Namun, di saat negara akan menghadapi ancaman ekonomi yang menunggu tahun depan, lalu dengan penyediaan APBN 2022 yang dirasa kurang mencukupi oleh beberapa lembaga dan instansi kepemerintahan, apakah Indonesia ke depan akan baik-baik saja?
Seorang Dosen Fakultas Ekonomi dan Bisnis Universitas Syiah Kuala (USK) Banda Aceh, Dr Syukri Abdullah menilai kondisi Indonesia tahun 2022 tidak akan baik-baik saja.
Ia menyebut lembaga dan instansi yang meminta tambahan lebih anggaran APBN 2022 sebagai bentuk kerakusan elit yang luar biasa.
Kerakusan ini, sebut Dr Syukri membuat daerah semakin terjepit. Karena berdasarkan pemantauannya selama Covid 19 ini, ada dana yang sampai ke daerah dalam keadaan terpotong setengah atau bersifat tertunda.
Sehingga hal ini, kata dia, membuat daerah tidak punya kekuatan untuk menopang persoalan Covid yang melanda seluruh nusantara.
Sementara itu, dalam mendefinisikan "kerakusan elit," Dr Syukri menjelaskan, setiap unit kerja atau unit organisasi besar punya kecenderungan untuk meminta lebih alokasi anggaran dari pada yang dibutuhkan.
Kecenderungan ini, kata dia, disebut dalam teori ekonomi yang bernama "Budgetary Slack" yang berarti kesenjangan anggaran.

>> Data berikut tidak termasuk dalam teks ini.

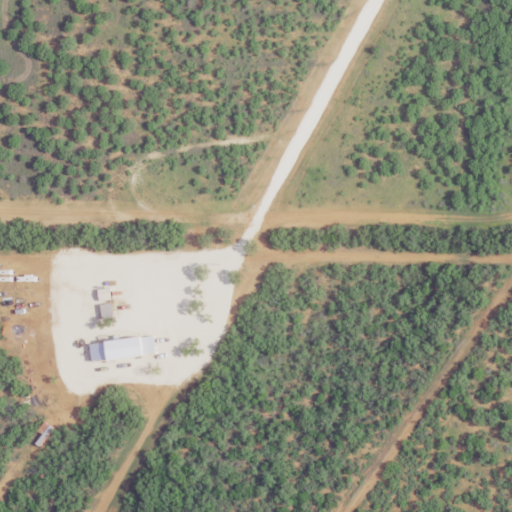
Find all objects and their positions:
road: (280, 171)
building: (158, 287)
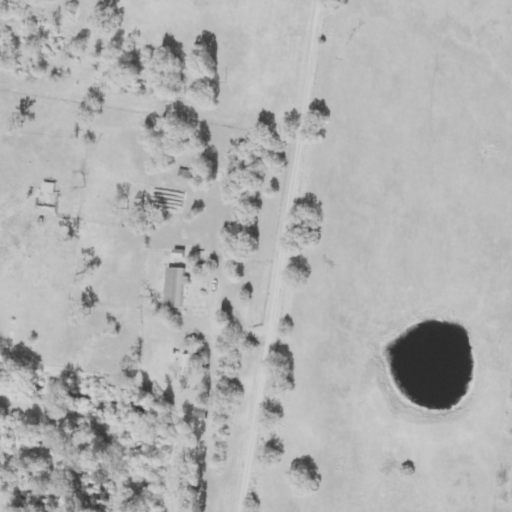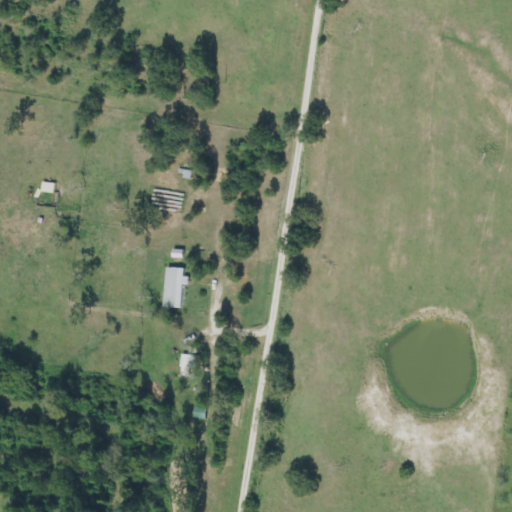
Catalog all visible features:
road: (288, 256)
building: (176, 288)
building: (188, 365)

Dr Syukri mencontohkan, jika misalnya kebutuhan seseorang adalah 10 M, maka dia akan meminta lagi melebihi 10 M.
Seseorang itu, kata Dr Syukri tidak akan meminta jumlah pas-pasan sesuai estimasinya. Tetapi tambahan anggaran yang di dapat itu akan membuat dia lebih enjoy dan nyaman dalam melaksanakan tugas.

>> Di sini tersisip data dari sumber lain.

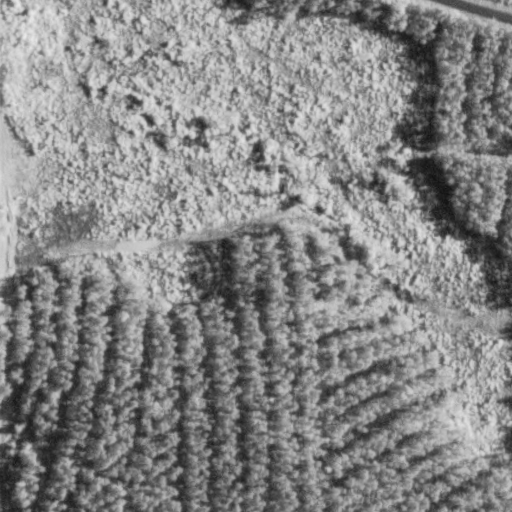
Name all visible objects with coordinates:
road: (475, 9)
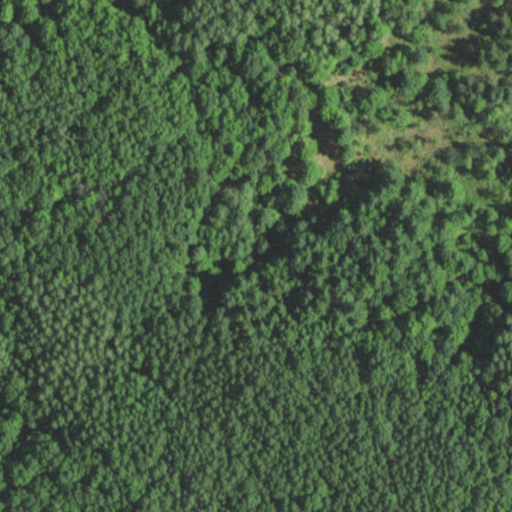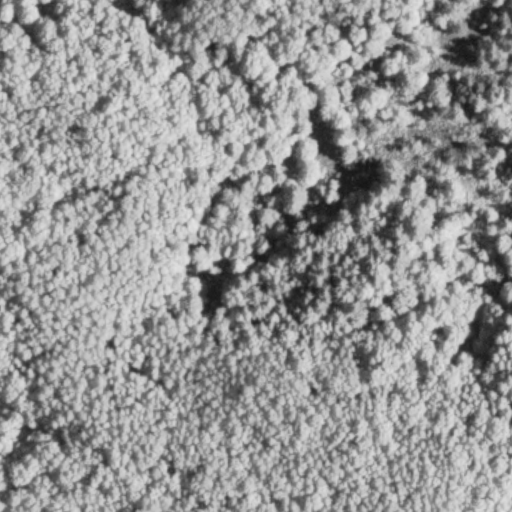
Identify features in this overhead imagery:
road: (305, 228)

Dan kalau pun bisa, lanjutnya, membuat citranya lebih bagus sekalian.
"Jadi, anggaran lebih itu akan menampakkan dia bekerja dengan baik karena dia bisa melampaui target yang telah ditetapkan," jelas Dr Syukri kepada Dialeksis.com, Kamis (17/6/2021).
Dalam pendekatan teori lain, Dr Syukri menyandingkan kerakusan elit ini dengan teori prinsipal agen atau Agency Theory.

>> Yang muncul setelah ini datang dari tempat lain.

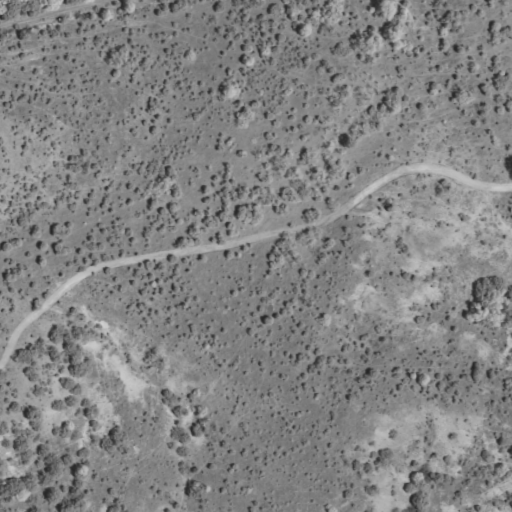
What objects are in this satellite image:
road: (146, 34)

Dimana seseorang yang diberi kepercayaan, jelas Dr Syukri, akan menggunakan kepercayaan tersebut untuk memenuhi kepentingan pribadi, kelompok atau organisasinya.
Orang yang seperti ini, kata Dr Syukri, jika harus memilih tugas prioritas akan lebih memilih tugas yang bisa membuat dia nyaman dari pada pekerjaan lain yang mungkin lebih bermanfaat kepada banyak orang.
Karena dalam rancangan anggaran, lanjut Dr Syukri, ada rancangan tugas prioritas dan alternatif.
Ia mencontohkan, misalkan ada 100 tugas prioritas, kemudian uang anggaran yang ada hanya bisa mengakomodir 80 prioritas, maka tugas-tugas tersebut akan dilakukan tetapi melewati proses seleksi yang luar biasa.
Kala anggaran pas-pasan, jelas Dr Syukri, tugas prioritas yang dilakukan adalah yang membuat pejabat ini nyaman atau bisa meningkatkan citranya. Biasanya juga akan di mark up secara total.
Fenomena ini, lanjut dosen itu, bisa dilihat dari realisasi-realisasi anggaran pada tahun sebelumnya.
Dr Syukri menjelaskan, ketika ada organisasi yang meminta anggaran 100 kemudian habisnya 90 maka sisa 10 ini akan menjadi sia-sia.
Jumlah sisa ini, lanjut Dr Syukri karena sebelumnya pejabat itu menggunakannya secara besar, sehingga pada penghabisan sisa anggaran dialokasikan pada program alternatif yang tidak tepat sasaran.